Here are the tools I use most frequently-

  • Be organized and regularly communicate with the players and families. Be accessible and responsive. 
  • Develop and evolve a coaching philosophy that is regularly shared with players and families.
  • Arrive prepared for practices and games with a plan. Install routines. 
  • Use a clipboard to write down your thoughts and observations, such which players are modeling effort or how the team is developing.
  • Be positive and bring in the fun. Research has shown that the magic ratio is using five positives to every negative, or criticism. Non-verbal positives (e.g. high fives) count! You will be amazed at how this mindset also improves your fun as a coach!

For families, one particular piece of advice is to avoid the “car ride home” discussion. Research demonstrates how destructive this can be for young athletes, and this video from the documentary Trophy Kids is one of the more disturbing examples – the father is an ex-college football player that didn’t make the NFL. When the topic of the practice or game comes up, a recommendation is to initiate the conversation by first asking your player “how do you think it went?”


My coaching journey has been more rewarding and fulfilling than could have possibly been imagined. Many of my kid’s friends and family refer to me as “coach,” which makes me smile every time I hear it. I have a lot of gratitude having been able to coach and coach my kids.

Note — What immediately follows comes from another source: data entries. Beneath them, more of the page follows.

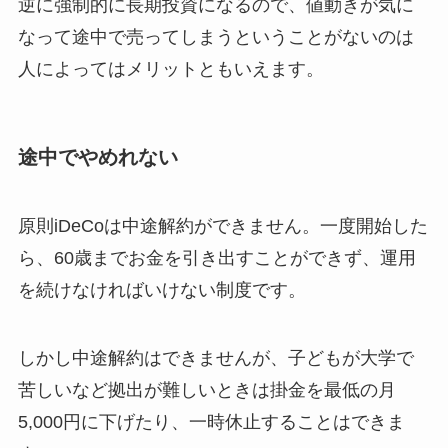
逆に強制的に長期投資になるので、値動きが気に
なって途中で売ってしまうということがないのは
人によってはメリットともいえます。
途中でやめれない
原則iDeCoは中途解約ができません。一度開始した
ら、60歳までお金を引き出すことができず、運用
を続けなければいけない制度です。
しかし中途解約はできませんが、子どもが大学で
苦しいなど拠出が難しいときは掛金を最低の月
5,000円に下げたり、一時休止することはできま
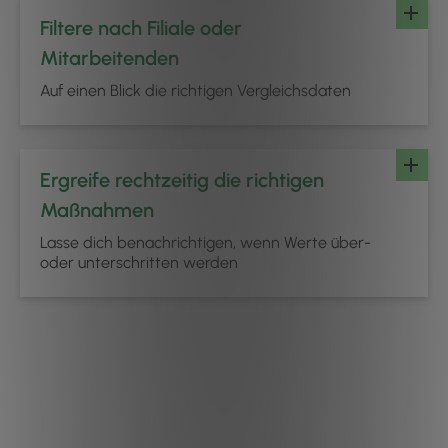
Filtere nach Filiale oder
Mitarbeitenden
Auf einen Blick die richtigen Vergleichsdaten
Ergreife rechtzeitig die richtigen
Maßnahmen
Lasse dich benachrichtigen, wenn Werte über-
oder unterschritten werden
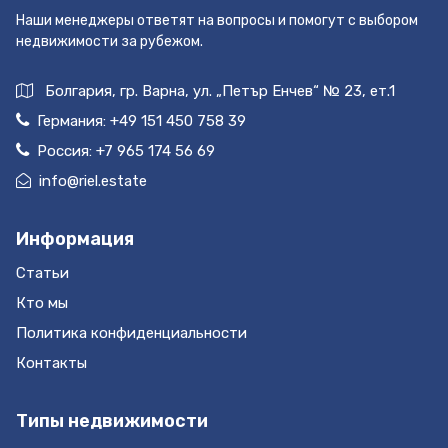
Наши менеджеры ответят на вопросы и помогут с выбором
недвижимости за рубежом.
Болгария, гр. Варна, ул. „Петър Енчев“ № 23, ет.1
Германия:
+49 151 450 758 39
Россия:
+7 965 174 56 69
info@riel.estate
Информация
Статьи
Кто мы
Политика конфиденциальности
Контакты
Типы недвижимости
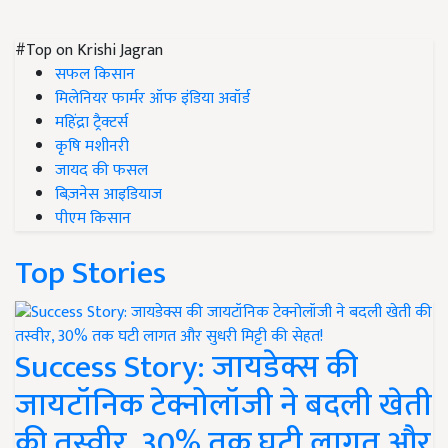
#Top on Krishi Jagran
सफल किसान
मिलेनियर फार्मर ऑफ इंडिया अवॉर्ड
महिंद्रा ट्रैक्टर्स
कृषि मशीनरी
जायद की फसल
बिज़नेस आइडियाज
पीएम किसान
Top Stories
Success Story: जायडेक्स की
जायटॉनिक टेक्नोलॉजी ने बदली खेती
की तस्वीर, 30% तक घटी लागत और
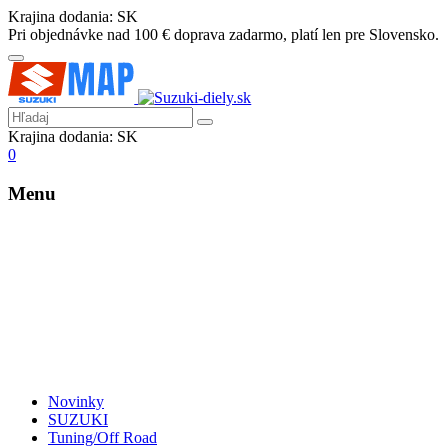
Krajina dodania:
SK
Pri objednávke nad 100 € doprava zadarmo, platí len pre Slovensko.
Krajina dodania:
SK
0
Menu
Novinky
SUZUKI
Tuning/Off Road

Thinking about how to leverage this happiness and accumulated knowledge, a few years ago, I decided to expand my professional endeavors into sports, particularly youth sports. Sports and fitness is already a huge personal passion. The issues of quitting rates, access and affordability, safety, coaching, training and player development, health, nutrition, and technology are my areas of interest. The various “play” initiatives are important, and a growing number of organizations are providing resources and platforms for dialog and solutions.

Although I didn’t start out with this expectation, coaching these past 10+ years has re-shaped my life and put me on an exciting path.